Having come across my author-to-author interview with Golda, Deborah Christopher, who studied Cinematography at Universiti Malaysia Sarawak (UNIMAS) where I taught for a number of years, asked me if I was in­terested in being interviewed for a documentary featuring Golda Mowe.  Golda, from Sarawak, is the author of the novels Iban Dream, Iban Journey and Iban Women


                                                                        Blue Lotus 15


Deborah is the co-producer for a documentary series named Past, Present, and Future, a project funded by TVS.  Each episode highlights different stories of Sarawak personalities who have incorporated their culture and traditions from the past into their present (and future) careers or projects.

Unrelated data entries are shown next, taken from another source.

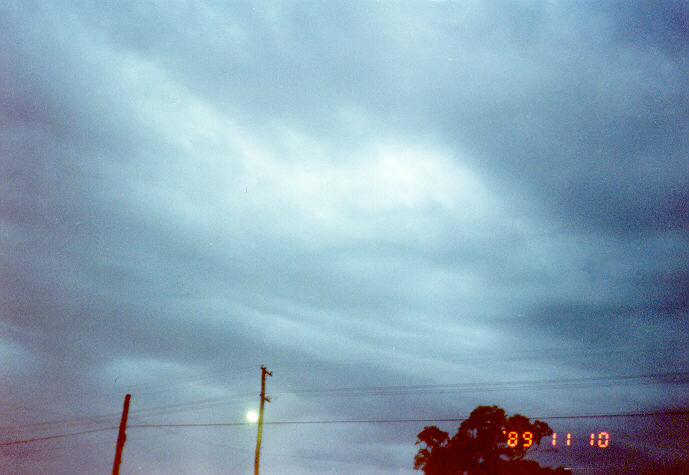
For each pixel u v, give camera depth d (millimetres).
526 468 41938
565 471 41594
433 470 43938
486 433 42469
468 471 42938
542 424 35844
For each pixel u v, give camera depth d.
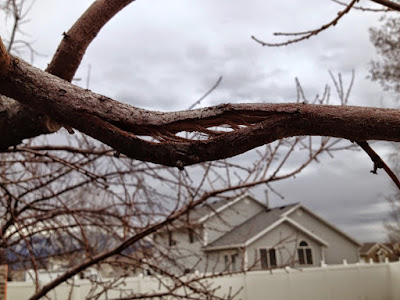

I was glad to hear that Golda Mowe was being featured since she is underap­pre­ciated and de­serves a wider audience.  I was impressed by her discipline, her persistence and her will­ingness to rewrite.  Many Malaysian writers do not seem to want to put in the extra work, thinking it is good enough for Malaysia.  The good ones, like Golda and others that I have interviewed who want to attract an international audience, know better.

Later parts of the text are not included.